By Diego Graglia, FI2W web editor
The immigration detention system has been under fire from all sides in the past few weeks. Let us count the ways:
- There was the Associated Press special report showing most immigrant detainees are not criminals and many are held for lengthy periods before being deported.
- There was the announcement that the Inter-American Court for Human Rights will hold a hearing on immigrant detention conditions in the U.S. today in Washington.
- There were two reports –from Human Rights Watch and the Florida Immigrant Advocacy Center– saying that immigration authorities provide dismal medical care to detainees.
- All of this came after high-profile detainee deaths in Rhode Island and Virginia called attention to the treatment immigrants receive while they await to be deported.
As with other aspects of immigration policy, the Obama Administration has hinted that it may address the issue of immigrant detention soon, but it has yet to announce any concrete measures on the matter.
Homeland Security Secretary Janet Napolitano created the post of Special Advisor on Immigration and Customs Enforcement (ICE) and Detention and Removal, and filled it with Dora Schriro. As governor of Arizona Napolitano had hired Schriro as the state’s corrections chief.
According to a critical profile of Schriro the Phoenix New Times alt-weekly ran in 2004,
Her critics call her naive, a criminal coddler who thinks she can fix felons and turn them into productive citizens. Her fans call her a progressive, someone who sees the folly in throw-away-the-key and isn’t afraid to stand up to the old school.
In testimony she gave March 3rd [ download here in .pdf ] before the House Appropriations Subcommittee on Homeland Security, Schriro acknowledged that “in several recent instances, the medical and custodial care that (deceased) detainees received before expiring appeared to be contrary to (Detention and Removal Operations) policy.”
There have been 90 detainee deaths since Homeland Security and ICE were created in 2003.
The 2009 budget, Schriro added, “provided $2,000,000 to ICE to undertake immediately a review of the medical care provided to people detained by DHS.

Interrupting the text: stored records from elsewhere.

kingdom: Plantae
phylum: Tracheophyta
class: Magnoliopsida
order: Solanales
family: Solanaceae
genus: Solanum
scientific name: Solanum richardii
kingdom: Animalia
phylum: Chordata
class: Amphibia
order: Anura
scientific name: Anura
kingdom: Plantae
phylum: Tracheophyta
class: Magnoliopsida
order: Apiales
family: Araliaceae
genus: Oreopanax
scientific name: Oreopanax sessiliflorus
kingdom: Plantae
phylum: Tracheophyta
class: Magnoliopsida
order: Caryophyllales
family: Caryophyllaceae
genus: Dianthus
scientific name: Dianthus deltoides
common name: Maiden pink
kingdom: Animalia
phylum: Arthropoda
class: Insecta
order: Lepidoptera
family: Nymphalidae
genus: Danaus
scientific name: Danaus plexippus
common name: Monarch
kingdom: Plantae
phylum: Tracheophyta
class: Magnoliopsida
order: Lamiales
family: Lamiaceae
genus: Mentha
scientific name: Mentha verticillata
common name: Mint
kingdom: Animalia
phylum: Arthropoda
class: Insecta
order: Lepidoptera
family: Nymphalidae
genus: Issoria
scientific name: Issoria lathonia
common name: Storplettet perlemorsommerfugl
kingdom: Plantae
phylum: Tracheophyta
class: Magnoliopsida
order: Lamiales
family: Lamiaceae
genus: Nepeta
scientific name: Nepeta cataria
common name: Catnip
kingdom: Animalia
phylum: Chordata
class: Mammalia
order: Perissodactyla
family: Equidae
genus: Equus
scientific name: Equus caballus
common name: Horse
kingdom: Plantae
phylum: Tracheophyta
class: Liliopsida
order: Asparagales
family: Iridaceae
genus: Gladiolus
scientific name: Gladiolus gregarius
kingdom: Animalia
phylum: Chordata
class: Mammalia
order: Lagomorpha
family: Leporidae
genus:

This is an important opportunity for ICE to convene stakeholders and subject matter experts to build upon the body of knowledge contained in GAO reports, House and Senate reports, and a recent report from a working group on detainee health care that was formed last year by Secretary Chertoff to improve the scope, the services and the system of health care. I plan to actively participate.
Clearly, many concerns have been expressed within government and by the community for some time about the medical care and treatment that the ICE detainees receive and detainee deaths in custody. In my view, there is reason for concern. There is also real opportunity for measurable, sustainable improvement.
After taking office, Napolitano ordered reviews of many operational aspects of the immigration and border security system. About detention facilities, Napolitano’s order asked for a review of the detention standards used and the facilities’ compliance with them. A final report was due Feb. 20, but no official action on the matter has been announced since then.
This week, Human Rights Watch released a report about the conditions of detention for immigrant women, who “often receive substandard care for pregnancies, breast cancer and even routine gynecological matters,” according to The Miami Herald.
A report by the Florida Immigrant Advocacy Center, in turn, said,
Unfortunately, oversight of ICE detention conditions, including detainee medical care, is sorely lacking.
In such an oversight vacuum, ICE tolerates a culture of cruelty and indifference to human suffering. Detainees routinely report being treated as criminals, being accused of faking illnesses, and having painful symptoms ignored. They also face retaliation for demanding better medical treatment or complaining about the medical abuse of fellow detainees.
We do not know if this happens because they are foreign, imprisoned, have no lawyer to defend them or all of the above. We do know from years of direct experience that cruel and inhumane treatment of sick detainees is a systemic problem.
In response, ICE spokeswoman Barbara Gonzalez told the Herald that Napolitano will work “to improve the scope, the services and the system of healthcare delivered to ICE detainees.”
”Secretary Napolitano recognizes the importance of ensuring that all ICE detainees receive appropriate medical treatment,” Gonzalez said in a prepared statement.
[The Miami Herald]
In immigration detention, as in other aspects of immigration policy, what the Obama Administration has to offer for now is more questions than answers.